--- PROBLEM REQUIREMENTS ---
The line containing "E-mail: secretary@triathlon.org.kz" and each line after it, through the final line of the data, are to be retyped exactly, with pictures left out.

Data excerpts:
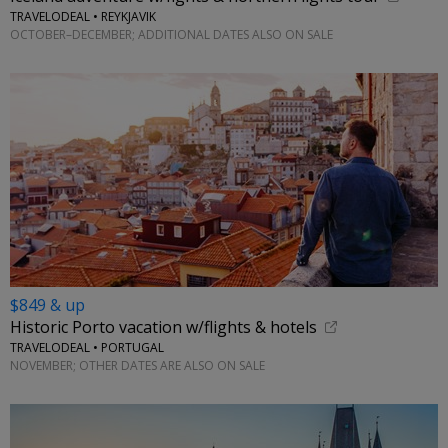
TRAVELODEAL • REYKJAVIK
OCTOBER–DECEMBER; ADDITIONAL DATES ALSO ON SALE
$849 & up
Historic Porto vacation w/flights & hotels
TRAVELODEAL • PORTUGAL
NOVEMBER; OTHER DATES ARE ALSO ON SALE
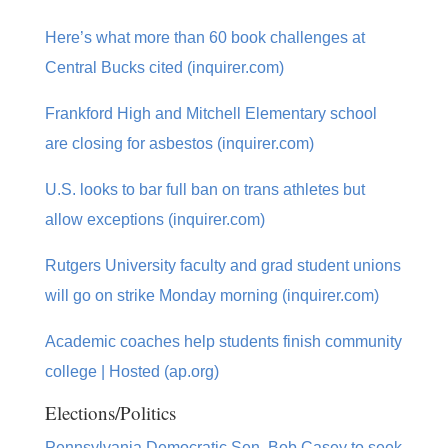
Here’s what more than 60 book challenges at
Central Bucks cited (inquirer.com)
Frankford High and Mitchell Elementary school
are closing for asbestos (inquirer.com)
U.S. looks to bar full ban on trans athletes but
allow exceptions (inquirer.com)
Rutgers University faculty and grad student unions
will go on strike Monday morning (inquirer.com)
Academic coaches help students finish community
college | Hosted (ap.org)
Elections/Politics
Pennsylvania Democratic Sen. Bob Casey to seek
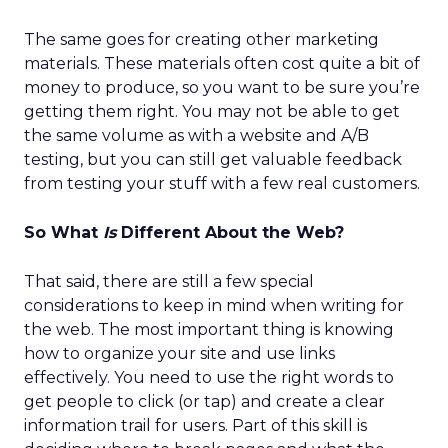
The same goes for creating other marketing
materials. These materials often cost quite a bit of
money to produce, so you want to be sure you’re
getting them right. You may not be able to get
the same volume as with a website and A/B
testing, but you can still get valuable feedback
from testing your stuff with a few real customers.
So What
Is
Different About the Web?
That said, there are still a few special
considerations to keep in mind when writing for
the web. The most important thing is knowing
how to organize your site and use links
effectively. You need to use the right words to
get people to click (or tap) and create a clear
information trail for users. Part of this skill is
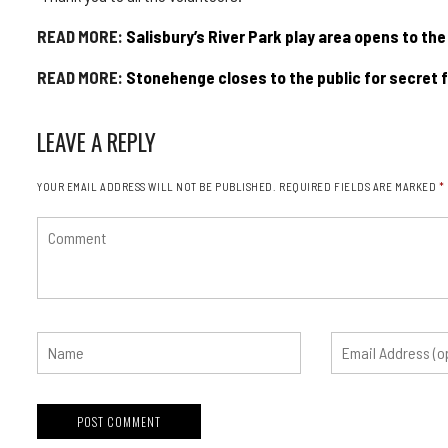
READ MORE:
Salisbury’s River Park play area opens to the
READ MORE:
Stonehenge closes to the public for secret f
LEAVE A REPLY
YOUR EMAIL ADDRESS WILL NOT BE PUBLISHED.
REQUIRED FIELDS ARE MARKED
*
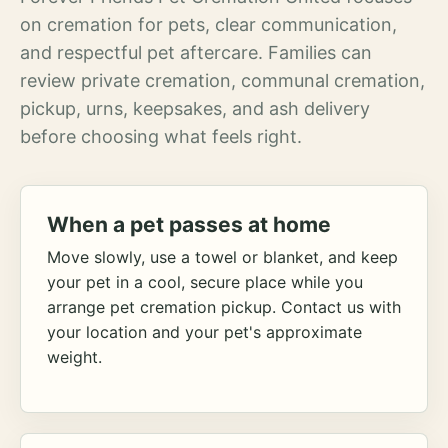
on cremation for pets, clear communication,
and respectful pet aftercare. Families can
review private cremation, communal cremation,
pickup, urns, keepsakes, and ash delivery
before choosing what feels right.
When a pet passes at home
Move slowly, use a towel or blanket, and keep
your pet in a cool, secure place while you
arrange pet cremation pickup. Contact us with
your location and your pet's approximate
weight.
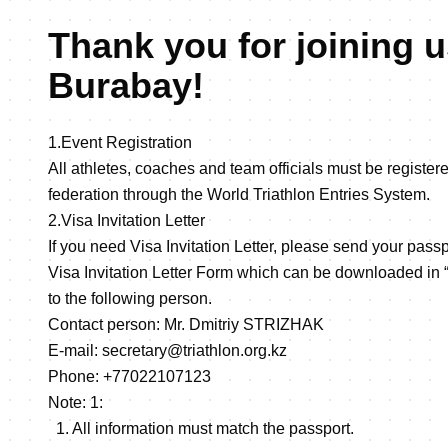
Thank you for joining u
Burabay!
1.Event Registration
All athletes, coaches and team officials must be register
federation through the World Triathlon Entries System.
2.Visa Invitation Letter
If you need Visa Invitation Letter, please send your passp
Visa Invitation Letter Form which can be downloaded in 
to the following person.
Contact person: Mr. Dmitriy STRIZHAK
E-mail: secretary@triathlon.org.kz
Phone: +77022107123
Note: 1:
1. All information must match the passport.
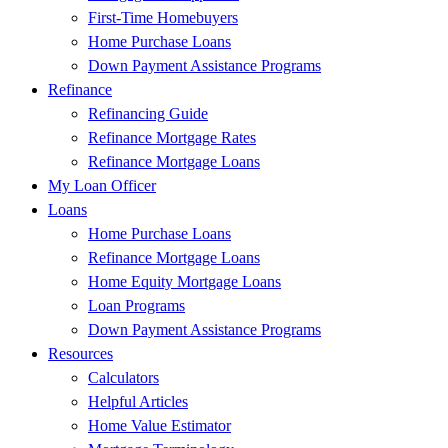
First-Time Homebuyers
Home Purchase Loans
Down Payment Assistance Programs
Refinance
Refinancing Guide
Refinance Mortgage Rates
Refinance Mortgage Loans
My Loan Officer
Loans
Home Purchase Loans
Refinance Mortgage Loans
Home Equity Mortgage Loans
Loan Programs
Down Payment Assistance Programs
Resources
Calculators
Helpful Articles
Home Value Estimator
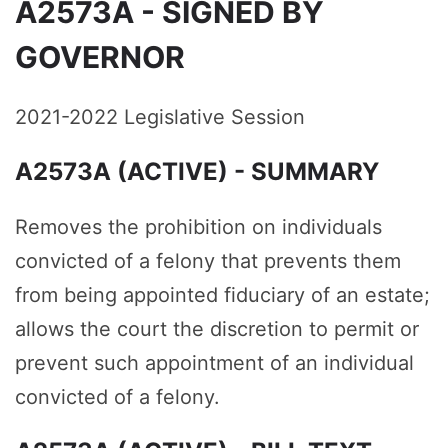
A2573A - SIGNED BY
GOVERNOR
2021-2022 Legislative Session
A2573A (ACTIVE) - SUMMARY
Removes the prohibition on individuals
convicted of a felony that prevents them
from being appointed fiduciary of an estate;
allows the court the discretion to permit or
prevent such appointment of an individual
convicted of a felony.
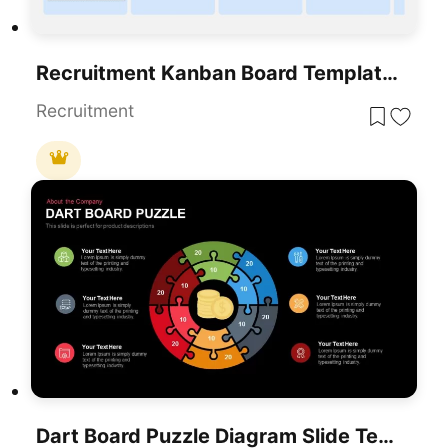
Recruitment Kanban Board Template For PowerPoint & Google Slides
Recruitment
Dart Board Puzzle Diagram Slide Template For PowerPoint & Google Slides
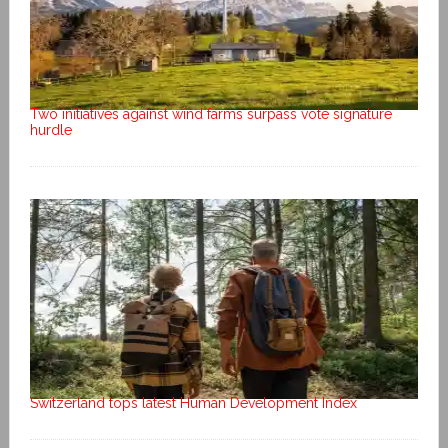
Two initiatives against wind farms surpass vote signature
hurdle
Switzerland tops latest Human Development Index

--- WRITTEN SOLUTION ---
E-mail: secretary@triathlon.org.kz
Phone: +77022107123
Note: 1:
1. All information must match the passport.
First-Time Homebuyers
Home Purchase Loans
Down Payment Assistance Programs
Refinance
Refinancing Guide
Refinance Mortgage Rates
Refinance Mortgage Loans
My Loan Officer
Loans
Home Purchase Loans
Refinance Mortgage Loans
Home Equity Mortgage Loans
Loan Programs
Down Payment Assistance Programs
Resources
Calculators
Helpful Articles
Home Value Estimator
A2573A - SIGNED BY
GOVERNOR
2021-2022 Legislative Session
A2573A (ACTIVE) - SUMMARY
Removes the prohibition on individuals
convicted of a felony that prevents them
from being appointed fiduciary of an estate;
allows the court the discretion to permit or
prevent such appointment of an individual
convicted of a felony.
Recruitment Kanban Board Template For PowerPoint & Google Slides
Recruitment
Dart Board Puzzle Diagram Slide Template For PowerPoint & Google Slides
Two initiatives against wind farms surpass vote signature
hurdle
Switzerland tops latest Human Development Index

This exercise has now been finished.